10 R v Curd (1992) 10 CRNZ 78 and Neilson v Police [2015] NZHC 2502.
11 See Corrections Act 2005, ss 81A-81C.
12 The appellant also sought leave to tender fresh testimonial evidence. Ms Freyer properly accepted the material was not fresh and a miscarriage of justice would not arise in its absence. I declined to admit it, but the result would not have changed had I done so. The testimonials speak to the appellant being a good employee, and to her remorse. The latter sits awkwardly with the pre-sentence report.
[21] The issue of home detention is not reached. And nor should sentences be constructed with that outcome in mind. But even if the jurisdictional threshold had been crossed, home detention would not be commensurate with the gravity of the offending. I acknowledge Judge Dawson imposed that sentence upon the appellant’s brother “by the narrowest of margins”. But Mr Fifita faced one fewer injuring charge. And, critically, he was not the ringleader.

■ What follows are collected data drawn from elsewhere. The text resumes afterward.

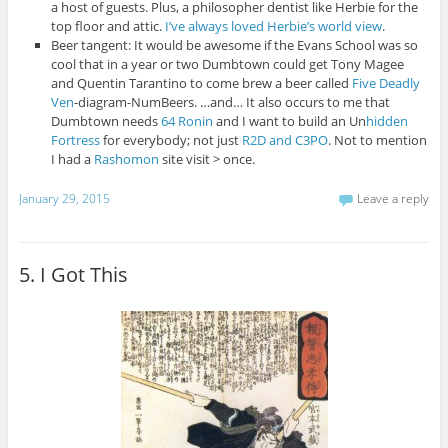
a host of guests. Plus, a philosopher dentist like Herbie for the
top floor and attic.
I’ve always loved Herbie’s world view
.
Beer tangent: It would be awesome if the Evans School was so
cool that in a year or two Dumbtown could get Tony Magee
and Quentin Tarantino to come brew a beer called
Five Deadly
Ven
-diagram-NumBeers. …and… It also occurs to me that
Dumbtown needs
64 Ronin
and I want to build an Un
hidden
Fortress
for everybody; not just
R2D and C3PO
. Not to mention
I had a
Rashomon
site visit > once.
January 29, 2015
Leave a reply
5. I Got This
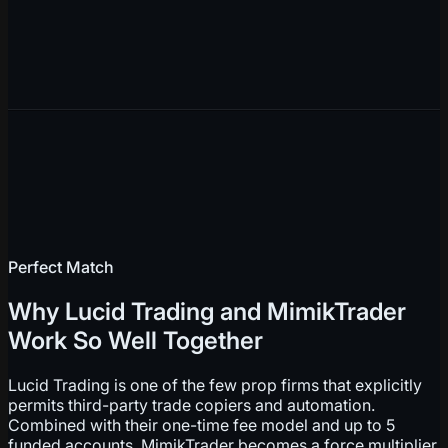
Perfect Match
Why Lucid Trading and MimikTrader
Work So Well Together
Lucid Trading is one of the few prop firms that explicitly
permits third-party trade copiers and automation.
Combined with their one-time fee model and up to 5
funded accounts, MimikTrader becomes a force multiplier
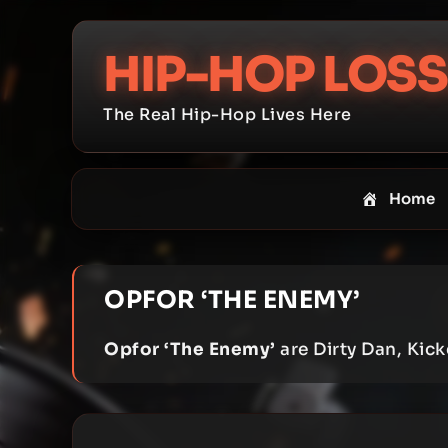
Skip
to
HIP-HOP LOSS
content
The Real Hip-Hop Lives Here
Home
OPFOR ‘THE ENEMY’
Opfor ‘The Enemy’
are Dirty Dan, Kic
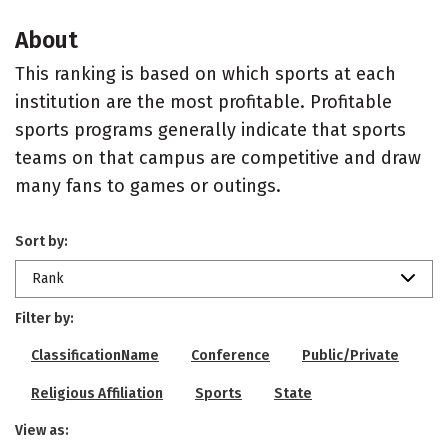
About
This ranking is based on which sports at each
institution are the most profitable. Profitable
sports programs generally indicate that sports
teams on that campus are competitive and draw
many fans to games or outings.
Sort by:
Rank
Filter by:
ClassificationName
Conference
Public/Private
Religious Affiliation
Sports
State
View as:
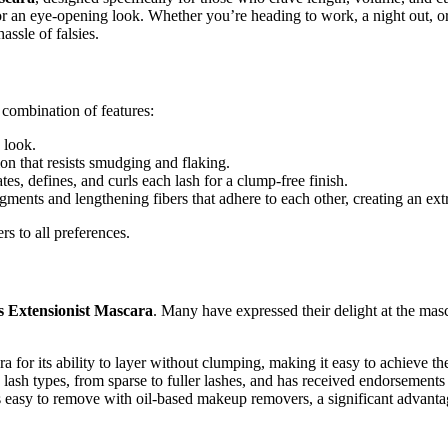
for an eye-opening look. Whether you’re heading to work, a night out, 
assle of falsies.
e combination of features:
g look.
on that resists smudging and flaking.
ates, defines, and curls each lash for a clump-free finish.
gments and lengthening fibers that adhere to each other, creating an ext
s to all preferences.
s Extensionist Mascara
. Many have expressed their delight at the masc
a for its ability to layer without clumping, making it easy to achieve th
lash types, from sparse to fuller lashes, and has received endorsements
is easy to remove with oil-based makeup removers, a significant advanta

[22] In any event, there is now a clear line of authority the parity principle does not permit the reduction of an otherwise proper sentence to match a less than adequate sentence in relation to a co-offender.13 The disparity is not “gross” either.14
[23] The appeal is dismissed and bail rescinded. The appellant must present herself to the Criminal Registry of the Auckland High Court by 10 am on Wednesday
14 December 2016.
……………………………..
Downs J
13 Osman v R [2012] NZCA 32 at [42].
14 R v Rameka [1973] 2 NZLR 592 (CA) at 594.